Four years of hormone-replacement therapy (HRT) started soon after the onset of the menopause improved depression and anxiety in healthy women without promoting or worsening cardiovascular disease, the results of the KEEPS study show.
The study, presented at the North American Menopause Society 2012 Annual Meeting held in Orlando, Florida, US, involved 700 women who took either oral conjugated equine oestrogens (Premarin®) 0.45 mg/day (lower than the 0.625 mg/day used in the Women’s Health Initiative [WHI] study), transdermal oestradiol (Climara®) 50 micrograms/day, or placebo. Women taking the active oestrogens received 200 mg of micronised progesterone for 12 days each month.
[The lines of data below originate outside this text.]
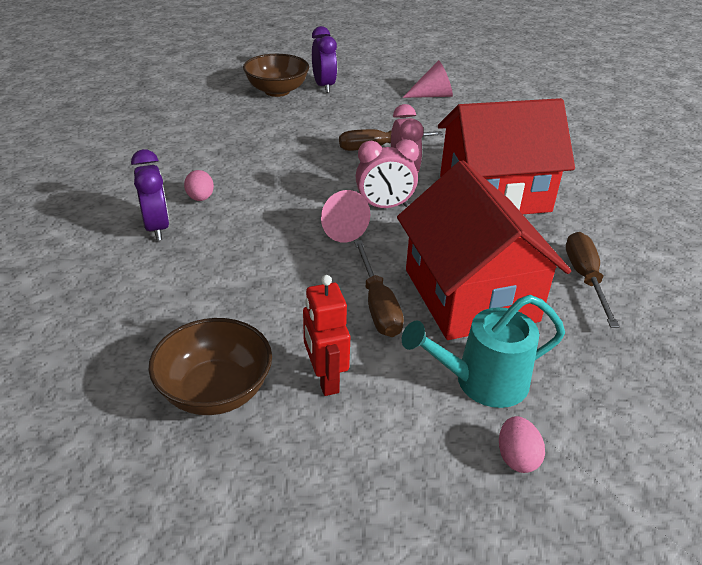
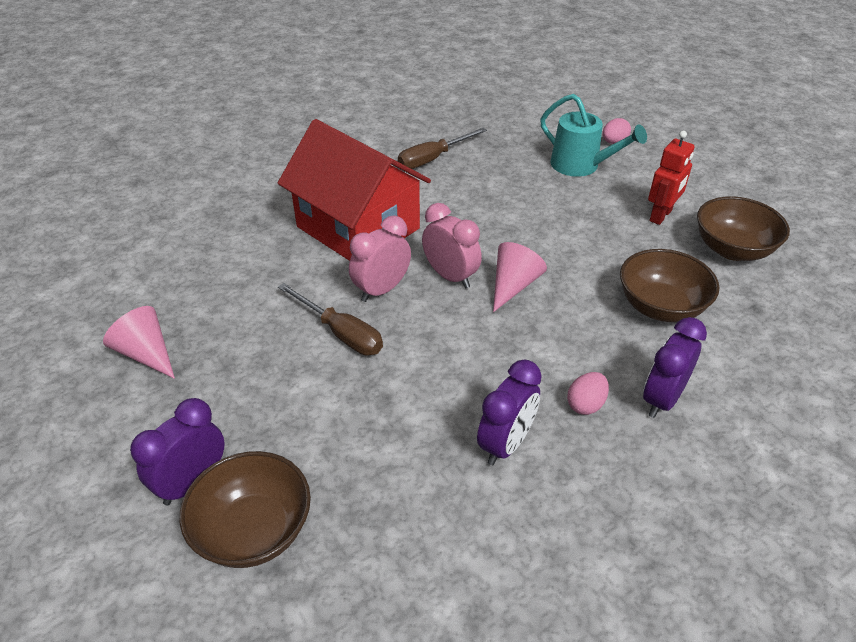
camera: 125 degrees left, 5 degrees up
(220, 161) = (505, 444): none -> purple clock
(221, 284) = (660, 307): none -> brown bowl
(378, 305) = (574, 225): brown screwdriver -> none
(470, 295) = (511, 194): red house -> none

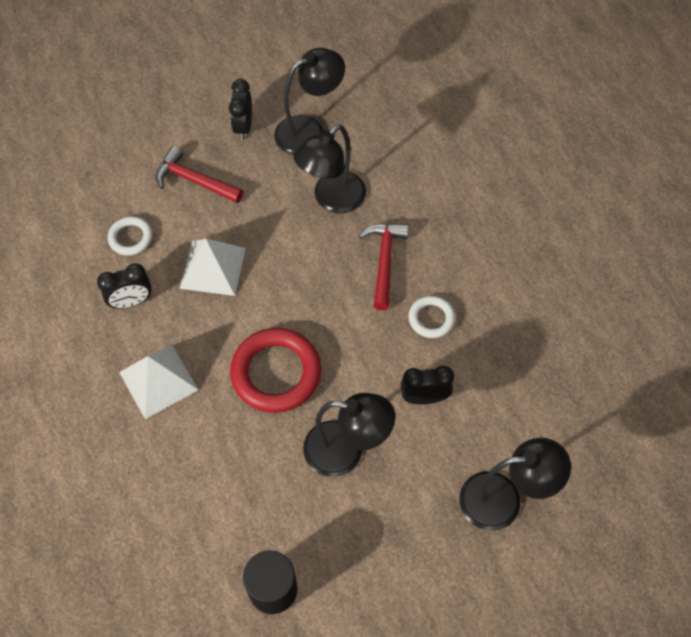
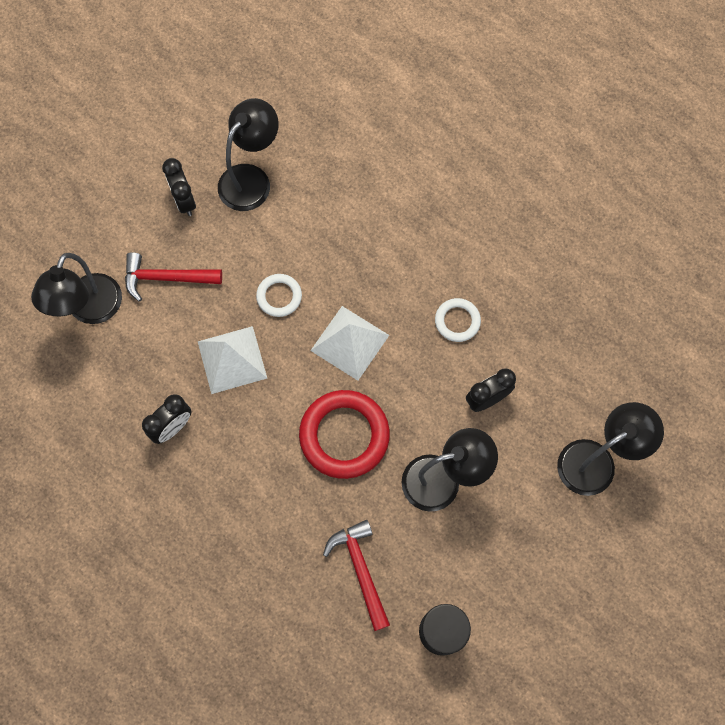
camera: 25 degrees left, 10 degrees up
(130, 238) = (136, 364): white ring -> white ring (279, 296)
(158, 381) = (240, 492): white pyramid -> white pyramid (350, 342)
(332, 199) = (309, 241): black lamp -> black lamp (90, 310)
(384, 261) = (388, 283): red hammer -> red hammer (360, 570)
As expected, both types of hormone therapy relieved menopausal symptoms, such as hot flushes and night sweats and had favourable effects on bone mineral density compared with placebo.
WHI results hinted that the timing of therapy may be important. In general, the women in WHI started hormone therapy at an older age (mean age 63 years) than in most previous studies. In KEEPS, however, all the women were within three years of menopause when they entered the study (mean age 52) and had no evidence of cardiovascular disease.
In KEEPS, oestrogen therapy did not increase blood pressure levels. Oral oestrogen had small but favourable effects on high-density lipoprotein and low-density lipoprotein but increased triglycerides and C-reactive protein. Transdermal oestrogen had no effect on biomarkers but improved glucose levels and insulin sensitivity. Carotid ultrasound showed no differences in the progression of arterial wall thickness among the three treatment groups. There was a non-significant trend toward less progression of coronary artery calcium in the hormone therapy groups.